A&E : Vous parlez justement de fiscalité avec le malus. De son côté l’EX30 est éligible au bonus écologique, pour l’instant. Craignez-vous qu’il soit exclu des subventions avec la mise en place d’un futur bonus « carbone » alors même qu’il bénéficie de la meilleure empreinte carbone dès sa conception sur l’ensemble de la gamme Volvo ?

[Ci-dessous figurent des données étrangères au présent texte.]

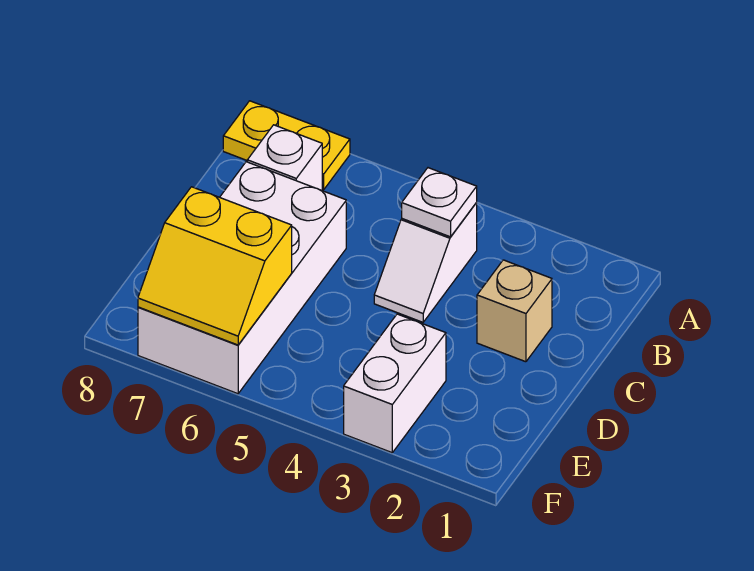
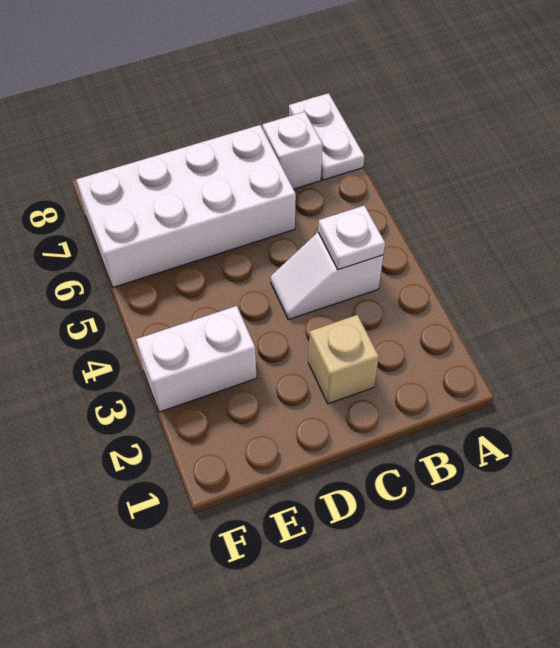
yellow 1x2 plate [223,101,350,190] -> white 1x2 plate [289,93,364,180]
yellow 2x2 slope [138,187,292,345] -> none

Y.P-D. : J’adhère à l’idée qu’un bonus doit disparaitre car une industrie ne peut pas vivre sur les subventions et doit, à un moment donné une fois la maturité atteinte, retrouver un modèle normal. En ce moment, il est difficile de prendre une position parce qu’il se dit un peu tout et n’importe quoi. Il y a une envie de rationaliser le bonus pour qu’il puisse bénéficier d’avantage à une industrie française ou européenne. À cela pas d’obstruction majeure, mais nous veillerons à ce que les règles du jeu ne soient pas discriminantes. Qu’est-ce-qu’une production respectueuse ? Quelles sont les origines des composants qui vont amener à une fabrication, une production, un montage et un assemblage ? Il faut que tout le marché soit logé à la même enseigne. Qu’il y ait une subvention qui soutienne l’industrie qui paye ce bonus, ne me choque pas. En revanche, l’attribution doit se faire en fonction de règles non discutables et objectives. Si nous sommes capables de prouver que l’intégralité de notre chaîne de production, de l’extraction à la fabrication jusqu’aux méthodes de transport, a une bonne empreinte carbone, je n’ai pas de raison d’être plus pénalisé quel que soit mon origine de production. Mais pour le moment nous ne connaissons pas les détails et la confusion est un peu embêtante. Tout ce qui se vend aujourd’hui dépend des règles du jeu de demain. Comment ces ventes seront-elles impactées en 2024 par les nouvelles règles ? Le flou se répercute directement le marché des prises de commandes.